The TalkTalk complaint was that there the level of margin between the retail price of BT Infinity services and wholesale pricing that TalkTalk has to pay was insufficient for TalkTalk to compete in the retail market.
The update issued today by Ofcom is pretty short and boils down to Ofcom saying there is no grounds for action. While this means the complaint has been closed down, there are new rules being put in place to satisfy the EU telecoms framework that will mean closer scrutiny is applied to the margin between wholesale pricing and retail.
"We are pleased that Ofcom has rejected TalkTalk’s competition complaint and shown that BT’s fibre pricing is completely fair.
The consultation is welcome. We hope it results in regulatory clarity and certainty, and discourages spurious claims such as that made by TalkTalk.
There is strong competition in the UK broadband market and we are confident our pricing will pass any regulatory test that may be put in place. It is important that Ofcom encourages investment as well as competition, and recognises the full costs involved in deploying fibre.BT statement in response to Ofcom announcement
As far as consumers are concerned, TalkTalk retails its lowest priced unlimited FTTC service for £13.50 per month (plus line rental) and BT Retail Infinity 1 is £23 per month (plus line rental) when none of the initial sign-up offers are taken into account.
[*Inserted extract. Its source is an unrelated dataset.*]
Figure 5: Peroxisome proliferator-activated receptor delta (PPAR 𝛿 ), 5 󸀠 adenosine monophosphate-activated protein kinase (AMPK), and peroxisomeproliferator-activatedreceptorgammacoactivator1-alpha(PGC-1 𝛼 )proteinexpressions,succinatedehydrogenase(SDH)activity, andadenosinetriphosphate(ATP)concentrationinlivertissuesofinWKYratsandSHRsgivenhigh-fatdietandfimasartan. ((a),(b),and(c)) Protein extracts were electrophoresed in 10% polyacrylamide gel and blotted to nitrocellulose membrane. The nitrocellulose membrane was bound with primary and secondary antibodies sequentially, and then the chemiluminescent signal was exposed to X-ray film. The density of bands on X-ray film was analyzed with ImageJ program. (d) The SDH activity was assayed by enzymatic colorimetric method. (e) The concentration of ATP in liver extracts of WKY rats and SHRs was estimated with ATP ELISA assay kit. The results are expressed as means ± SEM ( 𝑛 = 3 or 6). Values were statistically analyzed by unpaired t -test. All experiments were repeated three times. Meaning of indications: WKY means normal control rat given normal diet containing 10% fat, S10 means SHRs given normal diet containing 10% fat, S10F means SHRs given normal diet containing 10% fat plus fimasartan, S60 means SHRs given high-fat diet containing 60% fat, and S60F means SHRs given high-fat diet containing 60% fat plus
A chunk of the difference is down to the added extra's with the BT Retail services e.g. free WiFi access when out and about, BT Sport, Cloud storage etc.
We have seen lots of people air the view that it is unfair for BT Retail to be offering free sports programming when the group as a whole is receiving gap funding to increase the roll-out of fibre based broadband, but in a market where all the other three largest providers have some form of video content package it would be even more surprising if BT Retail was to ignore the content arena as a way of getting more customers.